The Hawkeyes take pride in having a power rushing attack under veteran coach Kirk Ferentz. But until this season, the Badgers had set the standard in that regard for much of the past two decades, with star running backs such as Dayne, Montee Ball and Melvin Gordon leading the way.
“There’s a little bit of jealously there, too, because they’ve had a great run the last few years, too,” Suter said.
It’s okay for fans to be jealous. The Badgers have earned the right to be respected, even by those who dislike them.
The Iowa players certainly aren’t jealous of the Badgers. And if they were, they’d never admit it publicly. However, there is a level of respect for what Wisconsin has accomplished.
“We try not to really look at all the outside stuff,” said Iowa senior tight end Henry Krieger Coble. “But you know that they have been the top team in our division for a long time. And that only gives us more reason to go out and prepare harder.”
As for as why I’m ripping open an old would now? Because whenever I watch the Badgers play, it reminds me so much of Iowa. Both teams want to be physical and they often recruit many of the same players.
Alvarez is also still in charge in Madison, only now he’s running the whole show as Wisconsin’s athletic director, and interim head football coach in waiting, or so it seems.

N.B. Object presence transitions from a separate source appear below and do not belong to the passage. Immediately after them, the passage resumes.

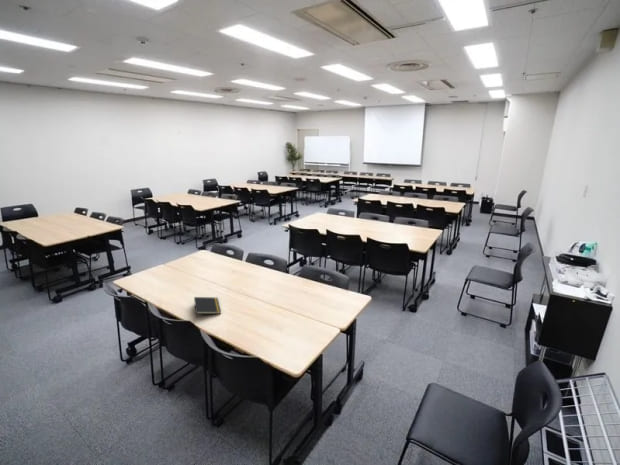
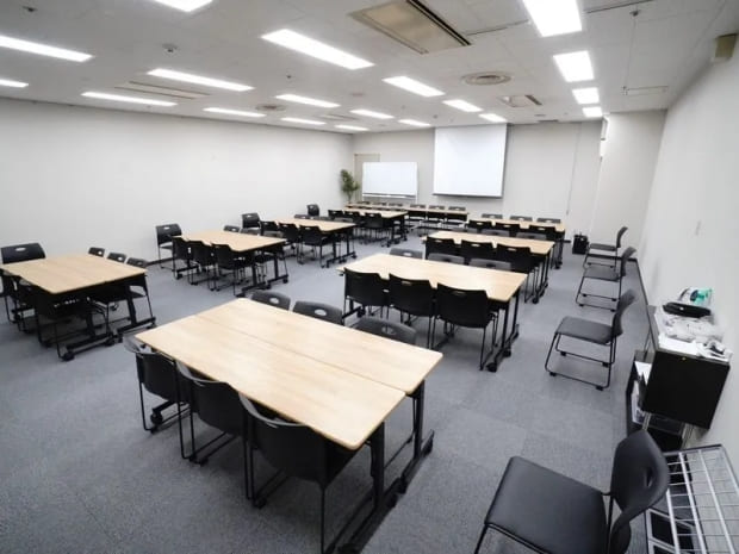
- notepad [193,296,222,319]
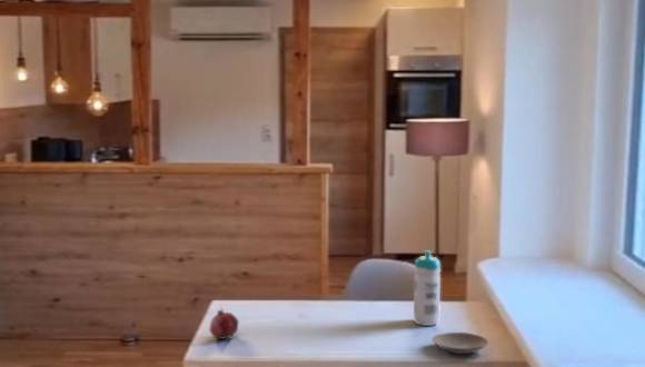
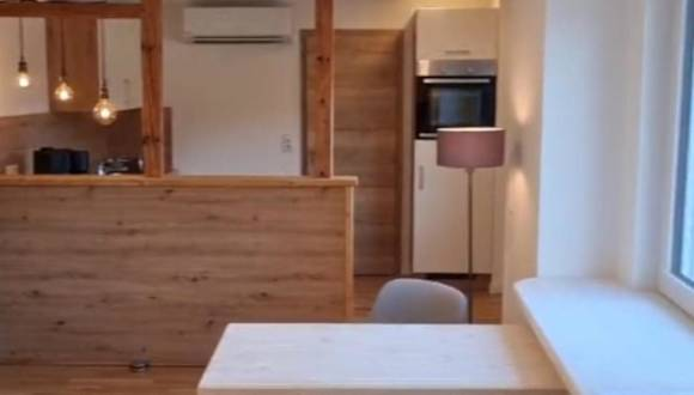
- water bottle [413,249,441,327]
- plate [431,331,489,355]
- fruit [208,307,240,340]
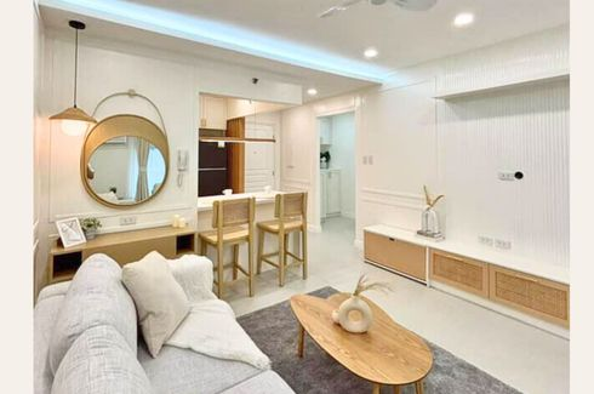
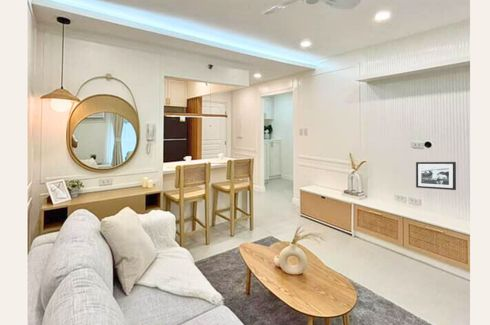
+ picture frame [415,161,457,191]
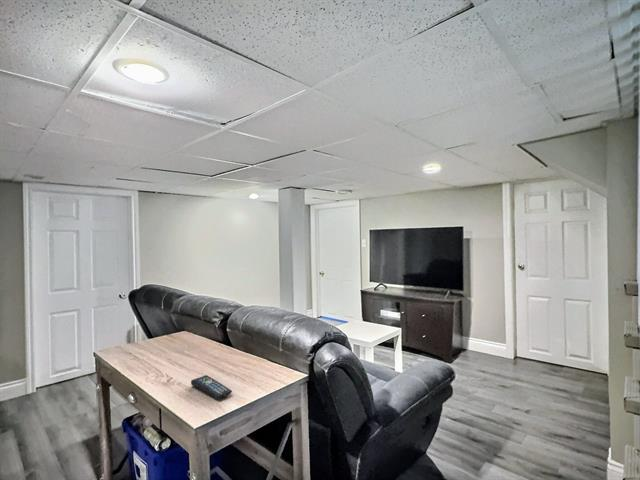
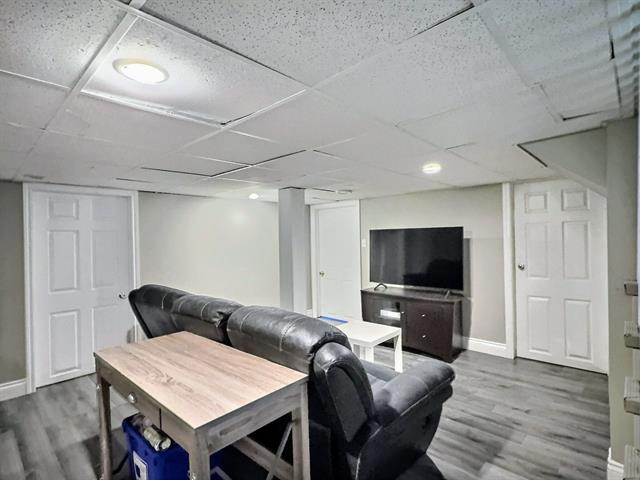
- remote control [190,374,233,400]
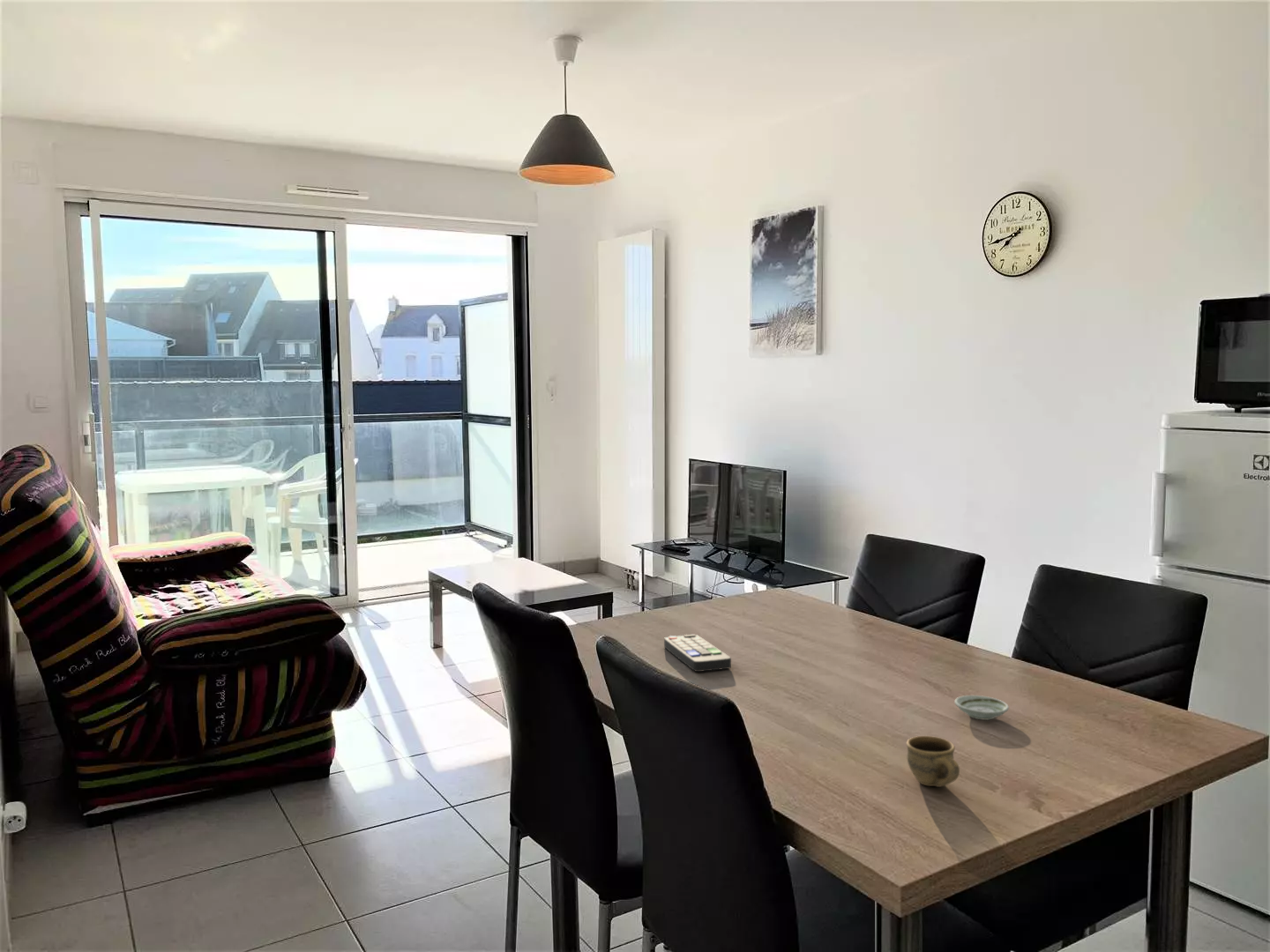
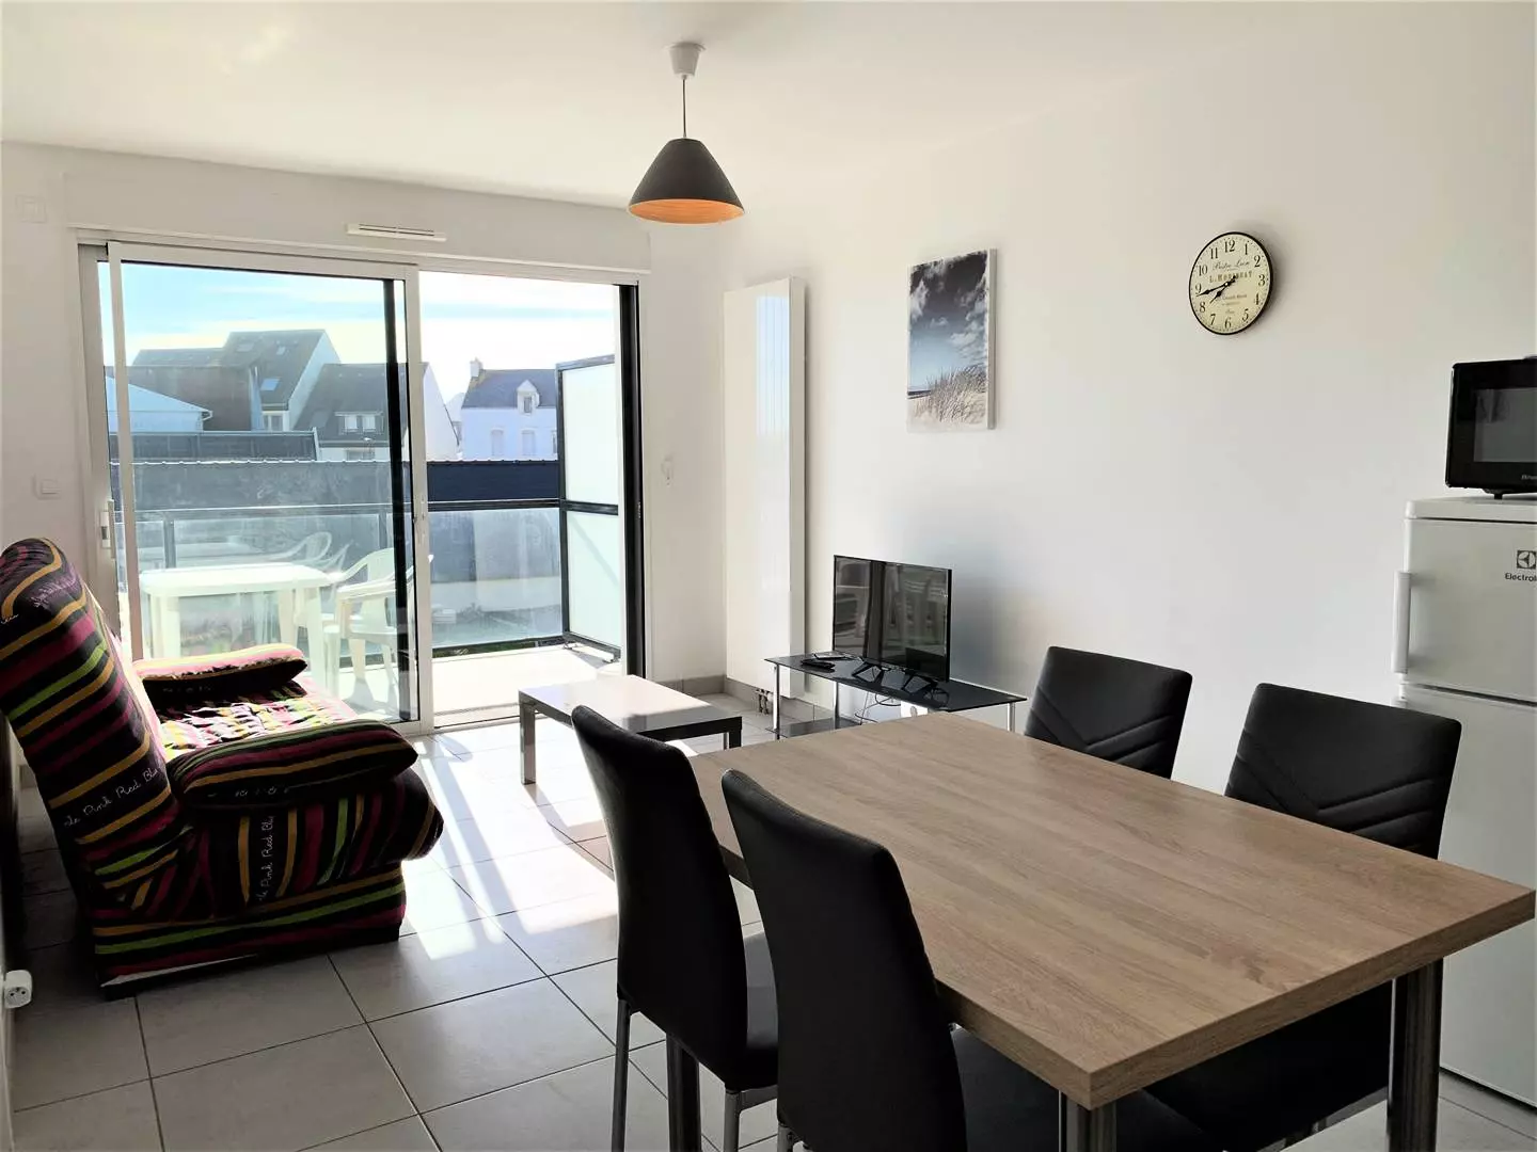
- cup [906,735,960,788]
- remote control [663,634,732,673]
- saucer [953,695,1010,721]
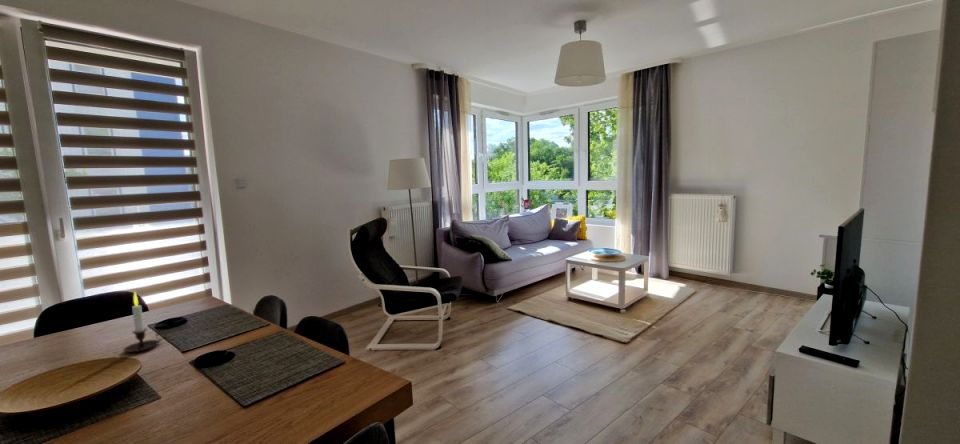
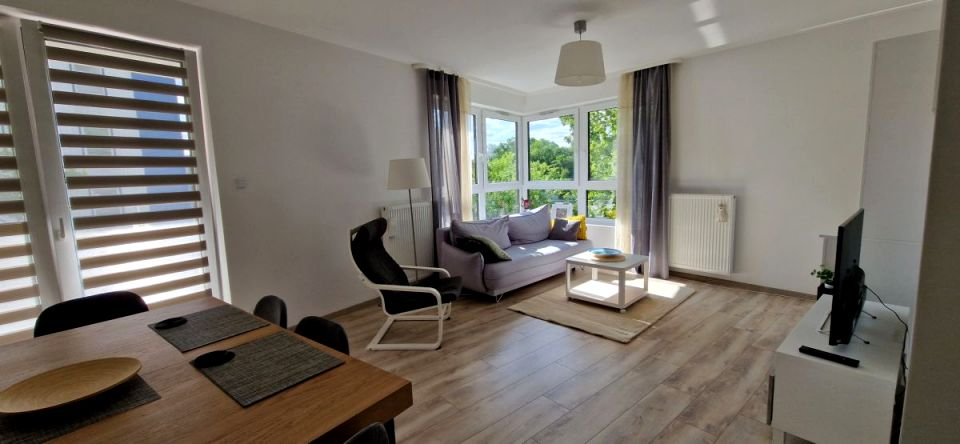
- candle [123,291,167,353]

The past always will be part of the present as long as Alvarez is affiliated with the Badgers.
He added another awkward chapter to the rivalry by hiring former Iowa defensive lineman Bret Bielema as his defensive coordinator in 2004 and then promoting him to head coach in 2006. Bielema coached the Badgers for seven season before taking the Arkansas job in 2013.
It was awkward enough when McCarney and Wyatt coached for the Badgers. Adding Bielema to the staff and then promoting him to head coach took the awkwardness to a new level.
I give Ferentz credit for not holding a grudge against Wyatt, who is now retired from coaching and living back in Iowa City. Wyatt visits the Iowa football complex it seems on a regular basis. In fact, I saw him leaving the football complex at the same time I was arriving for player interviews on Tuesday.
I don’t blame Wyatt or McCarney for leaving Iowa in order to advance their careers, nor do I blame Alvarez for hiring them at Wisconsin. But I also don’t blame fans like Suter for disliking the Badgers and for holding a grudge.
That’s why this is such a good rivalry.
If I had my way, Iowa and Wisconsin would meet on Black Friday instead of Iowa facing Nebraska. Nothing against the Cornhuskers, but they’re still new to the conference and they didn’t use Iowa’s blueprint for success.
Imitation is the sincerest form of flattery until the one doing the imitating becomes better than your team.